For some people, the moral authority of the Roman Catholic Church has been fatally undermined by the nature of the response to the abuse scandals. Benedict mentioned the scandals four times, and made clear his abhorrence.
However, the UK visit showed that while the scandals are and should continue to be central, this does not negate every other contribution that faith can make.
In a sense, Benedict was not there just as a representative of the Roman Catholic faith, but as an articulate exponent of the right of religion to be treated with respect and tolerance.
Much was made of his references to aggressive secularism, and the fact that he spoke of attempts to prevent celebration of Christmas struck a particular chord with British listeners.
However, the pope has made it clear that while aggressive secularism exists, he is a proponent of what he calls “positive secularity”.
As Raymond d’Souza says: “He has argued not so much as a Christian combatant against secularism, but rather in favour of a secularism that preserves the great achievements of European culture.”

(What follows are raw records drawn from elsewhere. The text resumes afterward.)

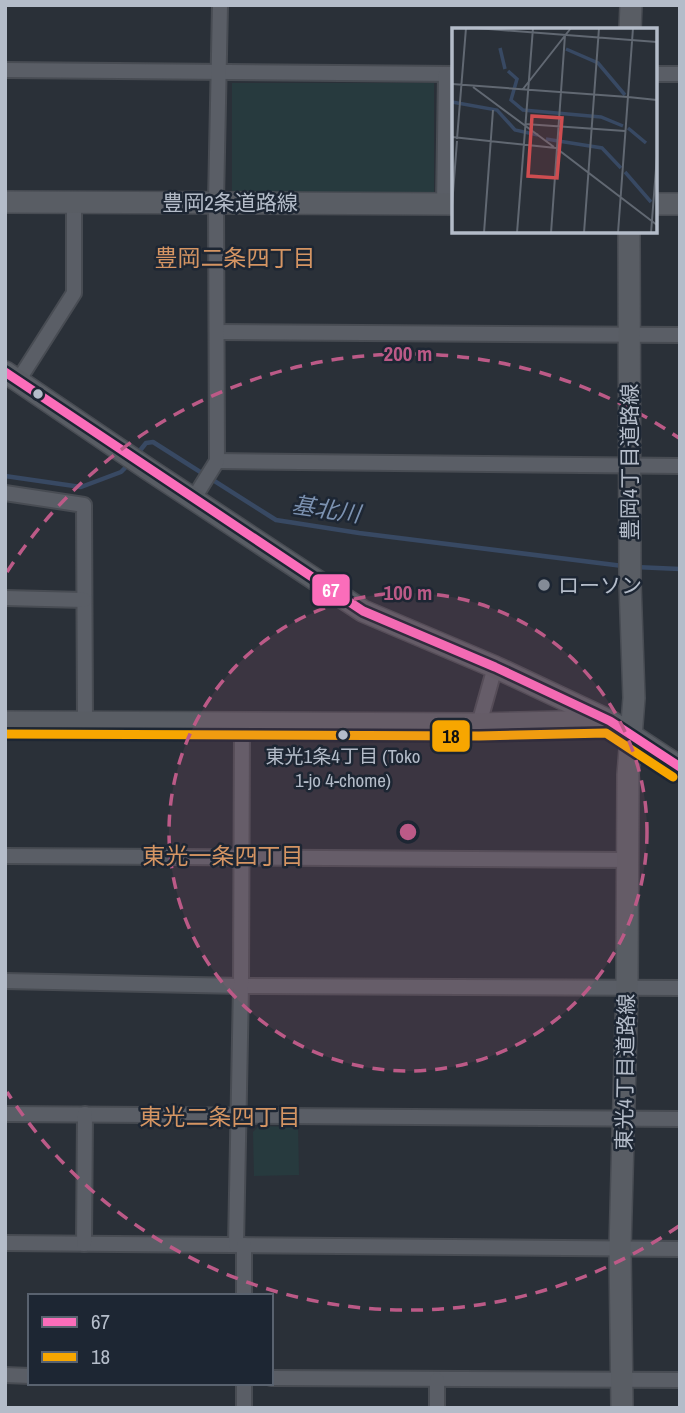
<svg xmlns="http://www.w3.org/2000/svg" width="685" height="1413" font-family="'Archivo Narrow','Noto Sans JP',sans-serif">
<rect width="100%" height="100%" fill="#2a3038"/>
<g fill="#273a3e">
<rect x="232" y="83" width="202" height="111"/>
<path d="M 259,1126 L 298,1127 L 299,1175 L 254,1176 L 253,1132 Z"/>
</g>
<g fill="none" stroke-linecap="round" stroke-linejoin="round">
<g stroke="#384963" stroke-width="4.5">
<path d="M 138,453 L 146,443 L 153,442 L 276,520 L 359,533 L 623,566"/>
<path d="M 5,476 L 81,487 L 121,472 L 130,463"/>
<path d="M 635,567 L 680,569"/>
</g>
<defs>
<g id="street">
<path d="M 5,70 L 454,74"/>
<path d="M 655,74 L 680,74"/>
<path d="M 444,204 L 446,74"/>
<path d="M 217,332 L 680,335"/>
<path d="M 18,381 L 74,293 L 74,201"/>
<path d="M 217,461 L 680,466"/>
<path d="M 5,493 L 84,505 L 85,722"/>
<path d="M 194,498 L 217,461 L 216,201 L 220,5"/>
<path d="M 5,598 L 84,600"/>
<path d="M 479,724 L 495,667"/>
<path d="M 5,856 L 629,860"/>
<path d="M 5,981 L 241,986 L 680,988"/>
<path d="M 5,1114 L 680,1119"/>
<path d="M 5,1243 L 680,1249"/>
<path d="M 84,1244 L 85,1114"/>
<path d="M 236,1245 L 241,986 L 242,723"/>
<path d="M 244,1245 L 244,1296"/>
<path d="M 5,1375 L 30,1376"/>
<path d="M 271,1378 L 680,1380"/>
<path d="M 437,1380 L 437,1408"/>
<path d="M 244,1408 L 244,1383"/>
</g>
<g id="secondary">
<path d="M 630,30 L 631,5"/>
<path d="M 5,202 L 454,204"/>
<path d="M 655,204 L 680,204"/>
<path d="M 5,372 L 148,469 L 363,611 L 495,667 L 610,721 L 680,767"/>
<path d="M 5,722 L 479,724 L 604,721"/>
<path d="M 622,1408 L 620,1249 L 627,988 L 628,775 L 634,698 L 630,584 L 629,231"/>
</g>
</defs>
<use href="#street" stroke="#484c53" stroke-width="18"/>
<use href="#secondary" stroke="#484c53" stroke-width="24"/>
<use href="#street" stroke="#5a5e66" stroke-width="14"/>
<use href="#secondary" stroke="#595d64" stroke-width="21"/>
<defs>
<path id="bus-1" d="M 5,372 L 363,611 L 495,667 L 610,721 L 680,767"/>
<path id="bus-2" d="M 5,734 L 479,736 L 606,733 L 673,777"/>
</defs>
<use href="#bus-1" stroke="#1d2633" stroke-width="14"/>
<use href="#bus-2" stroke="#1d2633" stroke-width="14"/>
<use href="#bus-1" stroke="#fb6dba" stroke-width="9"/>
<use href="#bus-2" stroke="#f7a600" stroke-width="9"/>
</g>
<circle cx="408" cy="832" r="239" fill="#bc5a87" fill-opacity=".12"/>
<g fill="none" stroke="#bc5a87" stroke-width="3.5" stroke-dasharray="12 9">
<circle cx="408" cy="832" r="239"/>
<path d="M679 1226A478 478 0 0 1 7 1092M7 572A478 478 0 0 1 679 438"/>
</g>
<g fill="#b4bcc9" stroke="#1d2633" stroke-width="2.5">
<circle cx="38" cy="394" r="6"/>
<circle cx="343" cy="735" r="6"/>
</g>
<circle fill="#848b96" stroke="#1d2633" stroke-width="2.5" cx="544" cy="585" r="7"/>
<g text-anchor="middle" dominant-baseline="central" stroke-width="5" stroke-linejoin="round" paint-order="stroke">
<g font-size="19" fill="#b4bcc9" stroke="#1d2633">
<text x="343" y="756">東光1条4丁目 (Toko<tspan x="343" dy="24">1-jo 4-chome)</tspan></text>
</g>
<g font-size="21" fill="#b4bcc9" stroke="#1d2633">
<text x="230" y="202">豊岡2条道路線</text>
<text transform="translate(629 462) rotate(-90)">豊岡4丁目道路線</text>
<text transform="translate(625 1072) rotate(-89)">東光4丁目道路線</text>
</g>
<g font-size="21" fill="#b4bcc9" stroke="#1d2633" text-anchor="start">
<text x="558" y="585">ローソン</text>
</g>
<g font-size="23" fill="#d59563" stroke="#1d2633">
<text x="235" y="257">豊岡二条四丁目</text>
<text x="223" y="855">東光一条四丁目</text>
<text x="220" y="1116">東光二条四丁目</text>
</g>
<g font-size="23" font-style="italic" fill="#7c92b1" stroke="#1d2633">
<text transform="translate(326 509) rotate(8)">基北川</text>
</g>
</g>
<g transform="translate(452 28)">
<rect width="205" height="205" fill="#2a3038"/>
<path fill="none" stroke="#384963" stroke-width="3.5" d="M 48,20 L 53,41M 114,21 L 146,35 L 173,67M 56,43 L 65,51 L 59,72 L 71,82 L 149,89 L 171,98M 0,74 L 45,82 L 63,102 L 86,107M 176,100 L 194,115M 94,111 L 150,120 L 169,140M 173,144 L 199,174"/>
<path fill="none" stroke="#616872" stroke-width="2" d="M 24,0 L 205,14M 0,56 L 176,69M 21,59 L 102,119M 71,61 L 119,0M 176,69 L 205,72M 73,96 L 173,103M 0,109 L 104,120 L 205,197M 5,111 L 14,0M 0,178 L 5,113M 32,205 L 41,82M 65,205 L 81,0M 99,205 L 113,7M 132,205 L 147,0M 166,205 L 181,0M 199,205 L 205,128"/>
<path fill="#ce4d50" fill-opacity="0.15" stroke="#ce4d50" stroke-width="3.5" d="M 80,88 L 110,90 L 105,150 L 76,148 Z"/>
<rect width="205" height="205" fill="none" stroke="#b4bcc9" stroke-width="3.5"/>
</g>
<circle cx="408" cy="832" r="10" fill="#bc5a87" stroke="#1d2633" stroke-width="3.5"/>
<g font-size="21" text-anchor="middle" font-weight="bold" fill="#bc5a87" stroke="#1d2633" stroke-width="5" stroke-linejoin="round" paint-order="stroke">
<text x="408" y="361">200 m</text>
<text x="408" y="600">100 m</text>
</g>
<g stroke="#1d2633" stroke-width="2.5">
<rect x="311" y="573" width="40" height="34" rx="7" fill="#fb6dba"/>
<rect x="431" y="719" width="40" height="34" rx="7" fill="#f7a600"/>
</g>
<g font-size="19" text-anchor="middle" font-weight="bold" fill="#fff">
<text x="331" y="597">67</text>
</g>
<g font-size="19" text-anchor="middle" font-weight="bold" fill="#111">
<text x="451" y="743">18</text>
</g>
<rect width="685" height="1413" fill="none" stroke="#b4bcc9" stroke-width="14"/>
<rect x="28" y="1294" width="245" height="91" fill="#1d2633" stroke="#59626f" stroke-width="2"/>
<rect x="42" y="1317" width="35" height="10" fill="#fb6dba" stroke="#59626f" stroke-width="2"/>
<text x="91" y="1329" font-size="21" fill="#b4bcc9">67</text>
<rect x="42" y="1352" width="35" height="10" fill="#f7a600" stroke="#59626f" stroke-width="2"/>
<text x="91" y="1364" font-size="21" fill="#b4bcc9">18</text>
</svg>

Archbishop Rowan Williams echoed this theme. “We do not, as churches, seek political power or control, or the dominance of Christian faith in the public sphere, but the opportunity to testify, to argue, sometimes to protest, sometimes to affirm – to play our part in the public debates of our societies.”
It’s a modest enough hope, and one that came closer as a result of the recent visit.
The visit was a triumph for civility, and for mutual respect.
It showed there is a limited tolerance for verbal abuse, and an ability to see goodness beyond the caricatures.